=== Begin Enclosure ===
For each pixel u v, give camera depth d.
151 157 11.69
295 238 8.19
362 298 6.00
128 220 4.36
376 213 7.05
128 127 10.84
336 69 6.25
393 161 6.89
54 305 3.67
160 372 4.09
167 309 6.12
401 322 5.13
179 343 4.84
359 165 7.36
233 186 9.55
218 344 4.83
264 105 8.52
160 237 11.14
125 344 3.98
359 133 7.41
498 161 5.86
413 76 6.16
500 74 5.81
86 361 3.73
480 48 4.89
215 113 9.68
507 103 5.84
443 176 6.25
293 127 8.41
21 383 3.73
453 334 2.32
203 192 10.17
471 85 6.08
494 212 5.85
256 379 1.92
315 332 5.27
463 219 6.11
=== End Enclosure ===
Write out the records again, exactly as given.

For each pixel u v, give camera depth d.
151 157 11.69
295 238 8.19
362 298 6.00
128 220 4.36
376 213 7.05
128 127 10.84
336 69 6.25
393 161 6.89
54 305 3.67
160 372 4.09
167 309 6.12
401 322 5.13
179 343 4.84
359 165 7.36
233 186 9.55
218 344 4.83
264 105 8.52
160 237 11.14
125 344 3.98
359 133 7.41
498 161 5.86
413 76 6.16
500 74 5.81
86 361 3.73
480 48 4.89
215 113 9.68
507 103 5.84
443 176 6.25
293 127 8.41
21 383 3.73
453 334 2.32
203 192 10.17
471 85 6.08
494 212 5.85
256 379 1.92
315 332 5.27
463 219 6.11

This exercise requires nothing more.